We have applied models of both negative and positive selection. One signature of negative selection is that in groups of related protein sequences, many positions in the protein are “conserved”; for instance, all serine proteases must possess the catalytic serine residue. To quantify this negative selection, we developed a “substitution position-specific evolutionary conservation” (subPSEC) score, a statistical measure of the likelihood of a particular amino acid substitution being deleterious. We then analyzed a large number of nsSNPs from a number of data sets: “normal” variation, Mendelian disease associated mutations and complex disease associated variation. We find that while Mendelian disease-associated nsSNPs tend to occur at highly conserved positions in proteins, complex disease nsSNPs do not. In contrast, applying a method for estimating positive selection (Ka/Ks ratios between human and mouse orthologs), we show that complex disease nsSNPs tend to occur in genes under recent positive selection (or relaxed negative selection).

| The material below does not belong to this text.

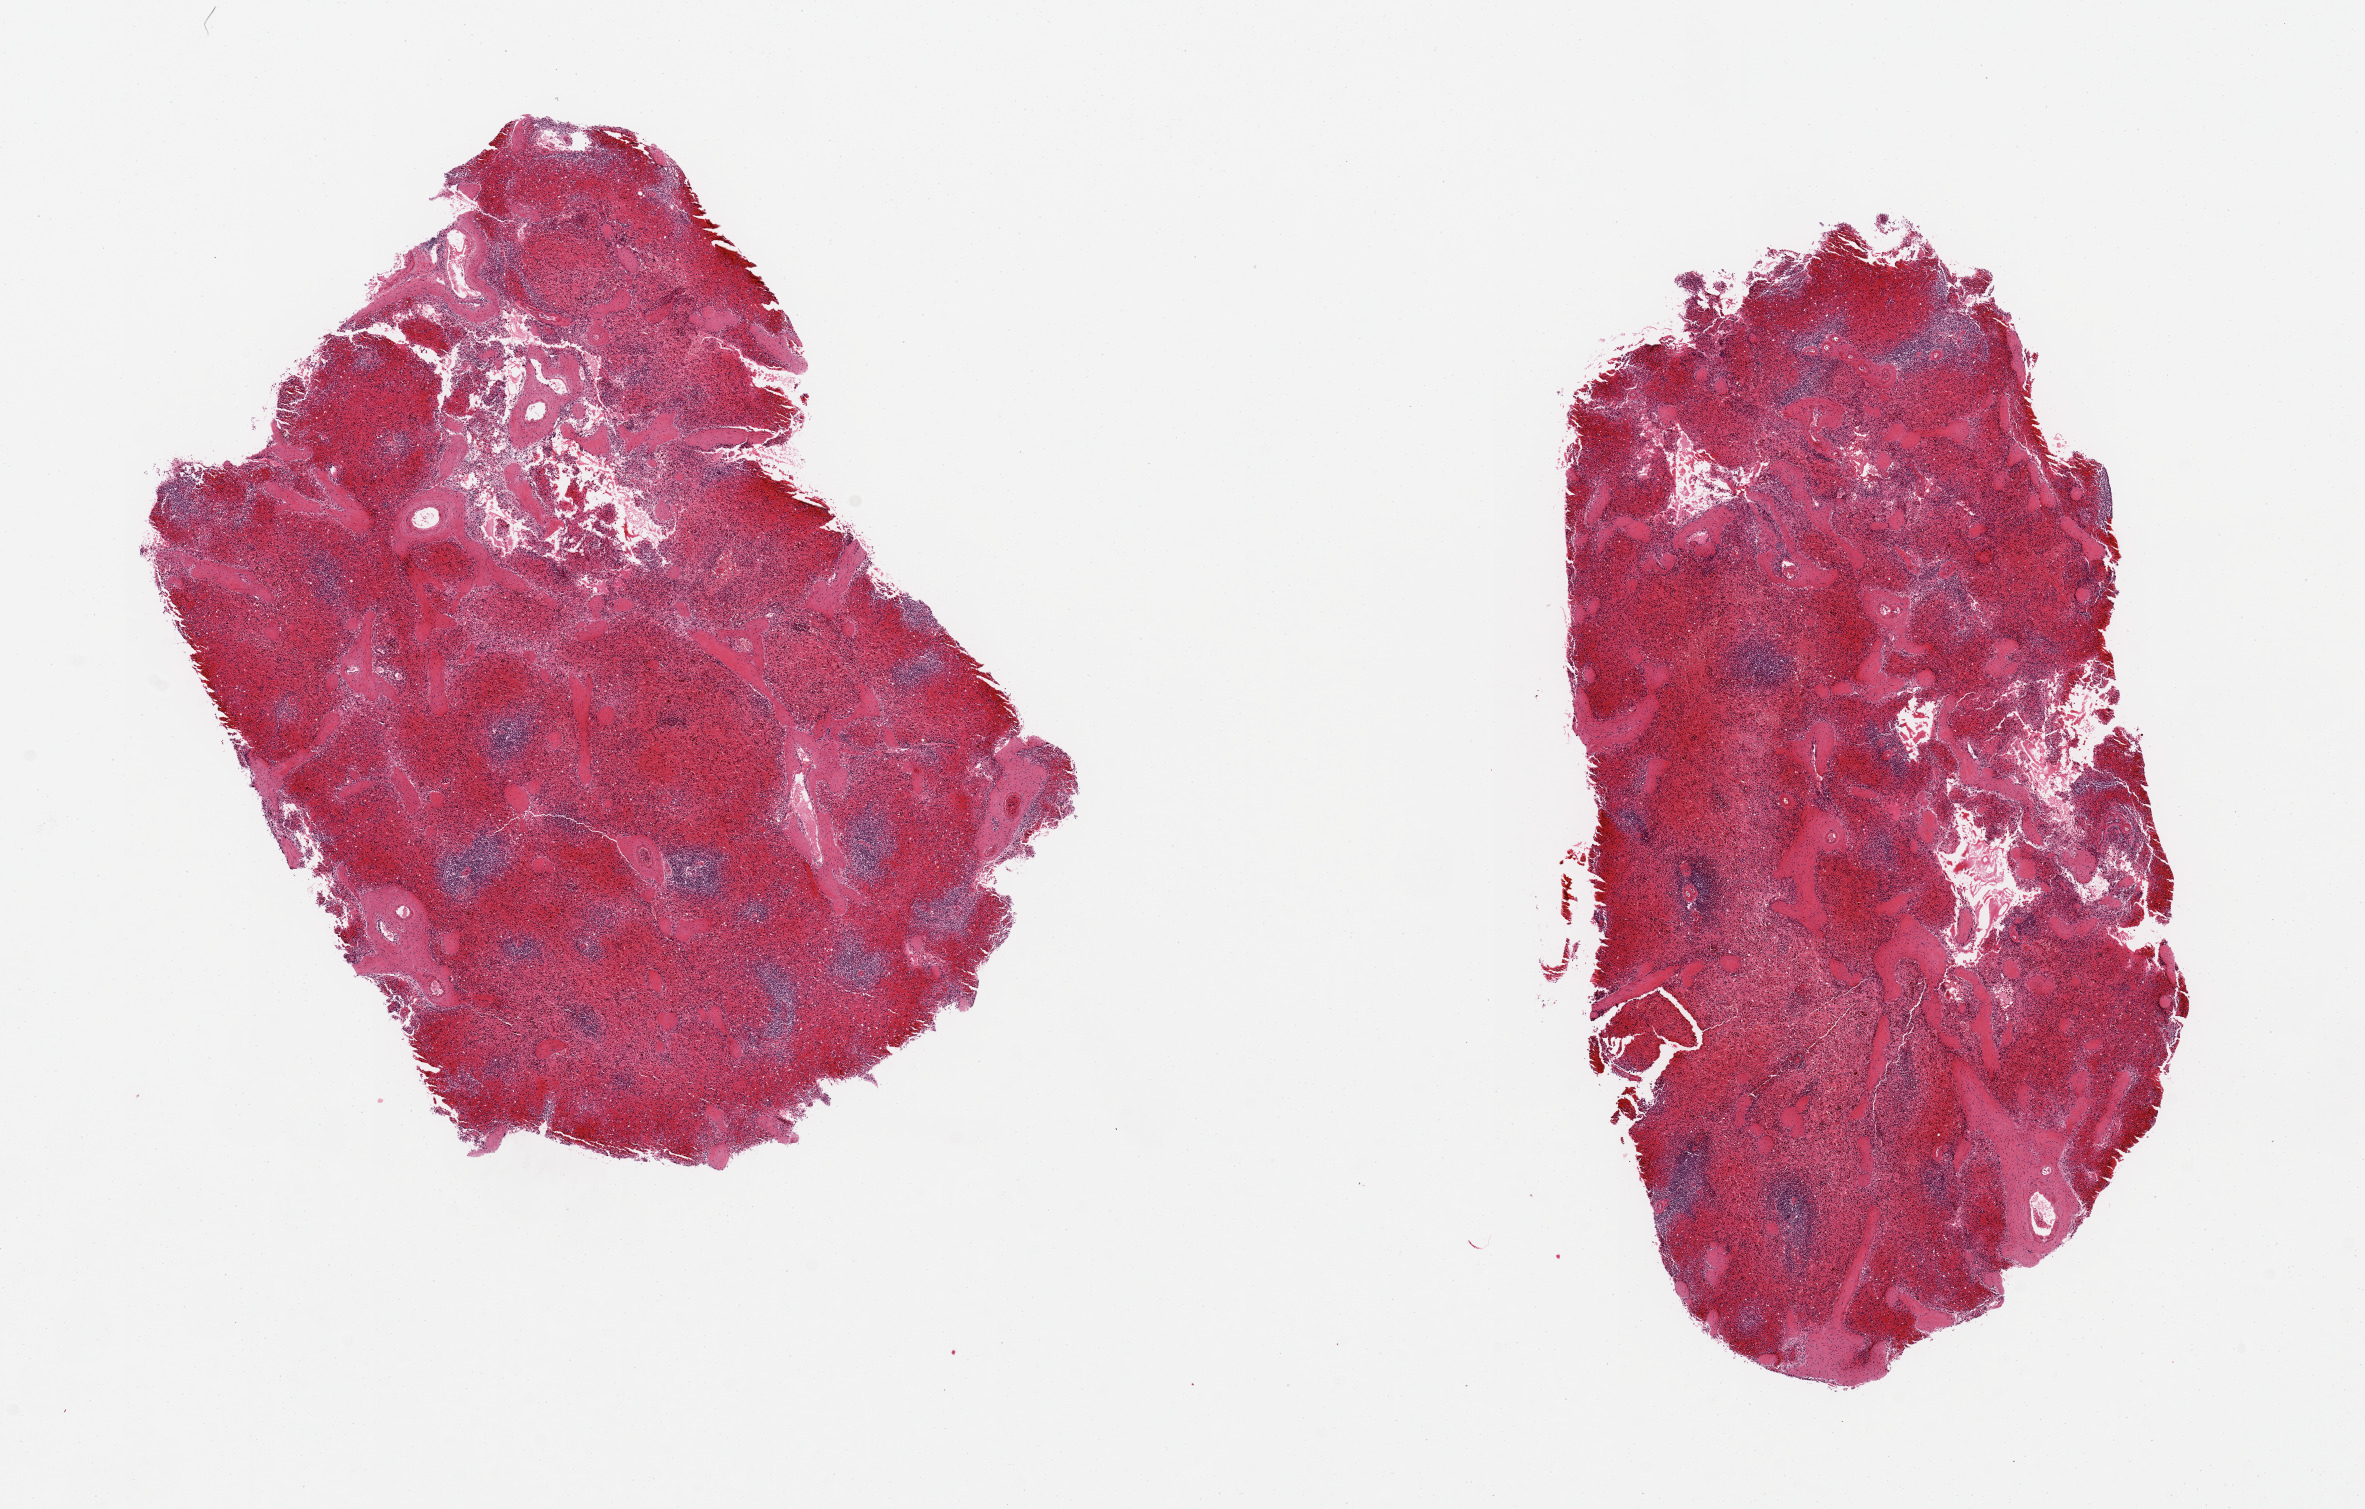
H&E whole-slide image — low-resolution overview of the scanned area, about 18.7 x 11.9 mm (from a 20x scan); PAXgene-fixed, paraffin-embedded tissue; section of spleen (target tissue); donor tissue sample. Donor: female.
Pathologist's review note for this sample: 2 pieces, marked congestion/autolyzed.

ABCA1 has been implicated in both Mendelian and complex disease. Mutations in the ABCA1 gene are causative for Tangier disease, an autosomal recessive disease associated with almost complete absence of HDL-cholesterol (HDL-C). Heterozygous individuals have decreased HDL-C and an increased risk of coronary artery disease, and common genetic variation in ABCA1 is associated with changes in HDL levels and disease risk. We used the subPSEC score to predict the functional effect on specific mutations in the ABCA1 gene, and in collaboration with Dr. M.R. Hayden and colleagues at UBC, have followed up these predictions with functional tests of cell lines expressing the mutant genes. We find that the subPSEC score appears to be a robust predictor of basal biochemical function in ABCA1. ABCA1 has also been a target for recent positive selection, consistent with its association with complex disease.